# Some Bug Macro Shots



## GabeW (Feb 22, 2014)

Hello everyone! This is my first post on this forum, so be nice! But still please do not be afraid to leave constructive criticism. Anyway, I have been pretty big into photography for about 4 years now. By far my favorite type of photography being macro. Here are some of the best shots I have managed to get. I a pretty happy with most of them. Sure they could be sharper, and the focus isn't dead on where I might want it to be, but I think they are still quite good photos. Again, please leave any comments you have, especially helpful constructive criticism or general tips. Thanks for looking!

First off I should mention the setup I am running. My camera is a canon t2i. Sure it isn't the nicest out there, but I love it. 
The photographs are in chronological order, and so the lens and other setup changes as we go through. I will explain for each photo. 

The first two were taken on the same day. This was actually before I had a macro lens, so they were taken with my kit lens on a full set of extension tubes. There was also no flash used. That is why they are much less sharp. Still, I think they are surprisingly good, mostly because I really like the composition and the subjects. 

#1 Aperture at f/8. Shutter speed of 1/320. ISO of 800.




#2 Aperture at f/8. Shutter speed of 1/320. ISO of 800.




These next two were also taken on the same day, but this time with a macro lens and a flash. The lens is the canon 100mm macro. I love this thing to death. I may have also had it on some extension tubes, I don't remember. The flash is some cheap-ish one I got on amazon (looking to upgrade soon). I built a diy flash bracket and diffuser. If anyone is interested I can upload a photo of that setup. As you can see from the photos it works fantastically, the images are much much sharper. Especially the first one. If you zoom in all the way you can see what I mean, you can easily see the individual lenses on the fly's eye. 

#3 Aperture at f/9. Shutter speed of 1/50 (it's mostly the flash that controls exposure time). ISO of 100.

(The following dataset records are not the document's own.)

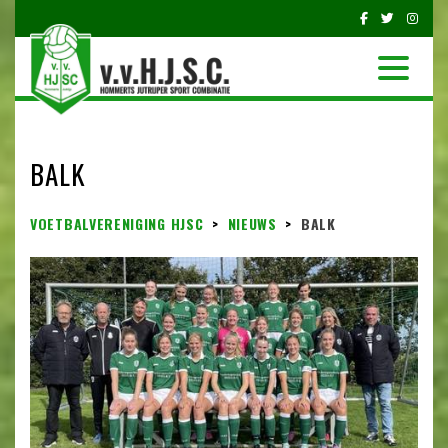
BALK
VOETBALVERENIGING HJSC
>
NIEUWS
>
BALK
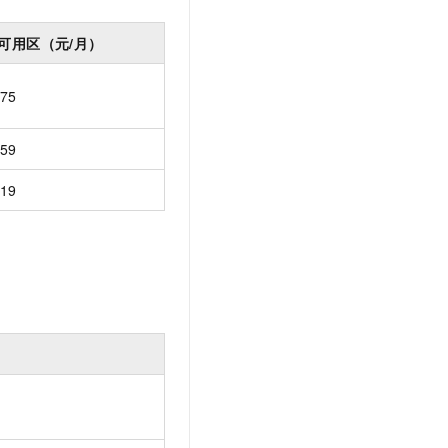
可用区（元/月）
75
59
19
）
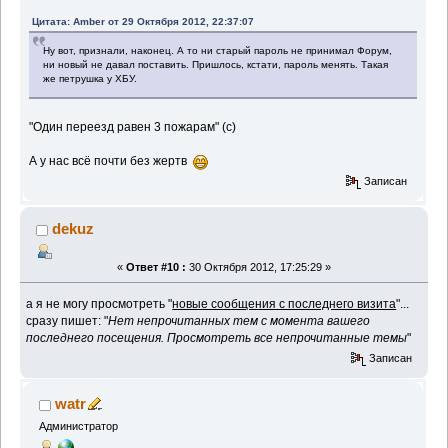
Цитата: Amber от 29 Октября 2012, 22:37:07
Ну вот, признали, наконец. А то ни старый пароль не принимал Форум,
ни новый не давал поставить. Пришлось, кстати, пароль менять. Такая
же петрушка у ХБУ.
"Один переезд равен 3 пожарам" (с)
А у нас всё почти без жертв
Записан
dekuz
«
Ответ #10 :
30 Октября 2012, 17:25:29 »
а я не могу просмотреть "
новые сообщения с последнего визита
"...
сразу пишет: "
Нет непрочитанных тем с момента вашего
последнего посещения. Просмотреть все непрочитанные темы
"
Записан
watr
Администратор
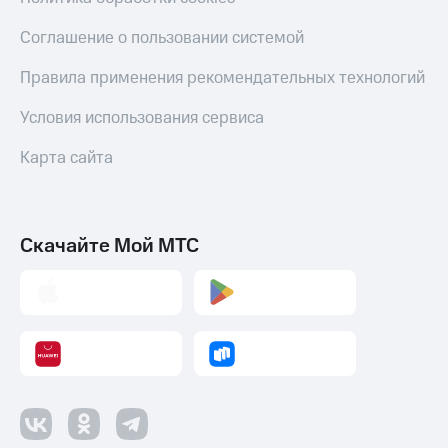
Соглашение о пользовании системой
Правила применения рекомендательных технологий
Условия использования сервиса
Карта сайта
Скачайте Мой МТС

This next one was cropped quite a bit to get a good composition, so it isn't quite as tack sharp as the other one, but still super good

#4 Aperture at f/8. Shutter speed of 1/200. ISO of 100.




These last two are are awesome, the second one being my personal favorite out of all of them. I was actually out to do some landscape photography when I spotted this incredible orb weaver on the side of the road. I do not regret stopping to get a few shots of him. Again they are with the 100mm macro lens, but this time no flash. I didn't use it because I didn't have the (slightly large) diffuser on me at the time, but I don't regret it because the natural light looks so good. 

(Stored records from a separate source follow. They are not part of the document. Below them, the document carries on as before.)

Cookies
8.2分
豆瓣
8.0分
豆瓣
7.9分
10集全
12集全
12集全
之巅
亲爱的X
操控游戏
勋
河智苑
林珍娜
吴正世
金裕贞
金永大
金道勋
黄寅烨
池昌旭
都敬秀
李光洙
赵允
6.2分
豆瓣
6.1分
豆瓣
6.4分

#5 Aperture at f/2.8. Shutter speed of 1/160. ISO of 800.




#6 Aperture at f/2.8. Shutter speed of 1/160. ISO of 800.


----------



## harishu (Mar 5, 2014)

nice shots. i am no expert on macro though.
may i ask on what basis do you rate your own pictures like "These last two are are awesome" or is it that you "think" they are ?


----------



## maxplanck (Mar 5, 2014)

nice shots, i really like the color of the 2nd one, and the composition of the 3rd one, have you considered a cheap ttl ring flash?


----------



## TJNY (Mar 8, 2014)

Welcome and nice shots!!  Just be aware that proclaming the how great your shots are will bring out the wolves!!  There is a lot to learn from most of the helpful members here and others, while proclaiming to be helpful, can be school yard bullies.  Enjoy the community and enjoy the ride!


----------



## GabeW (Mar 8, 2014)

I apologize if I sounded even the slightest bit arrogant with my language, it was not at all my intention. I was simply expressing my personal preferences among the photos but perhaps I got a little overly zealous. I like them, but I could easily find a hundred other photos that would put mine to shame. 

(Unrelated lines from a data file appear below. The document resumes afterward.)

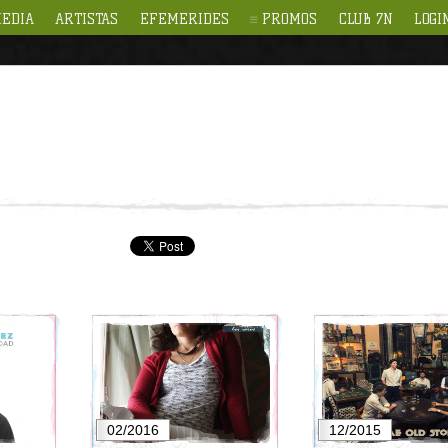
EDIA
ARTISTAS
EFEMERIDES
PROMOS
CLUB 7N
LOGI
02/2016
12/2015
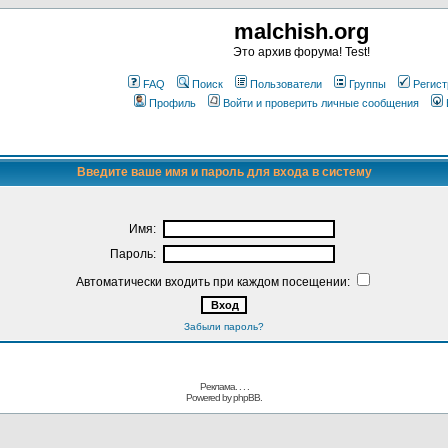
malchish.org
Это архив форума! Test!
FAQ
Поиск
Пользователи
Группы
Регист
Профиль
Войти и проверить личные сообщения
Введите ваше имя и пароль для входа в систему
Имя:
Пароль:
Автоматически входить при каждом посещении:
Забыли пароль?
Реклама. . .
.
Powered by
phpBB.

That said, thank you for the nice comments!

Regarding getting a ring flash: I may consider it. I actually just bought/built a new flash bracket that should work much better than my old diy one. I can't wait to get out and use it when it starts getting warmer and the bugs start coming out. Though a good dedicated macro flash might make slightly better images, from the research I have done I just don't see it being worth the price. I could be wrong though. If anyone who has used both a macro flash and a normal flash set up for macro has strong opinions for one of the other feel free to chime in.


----------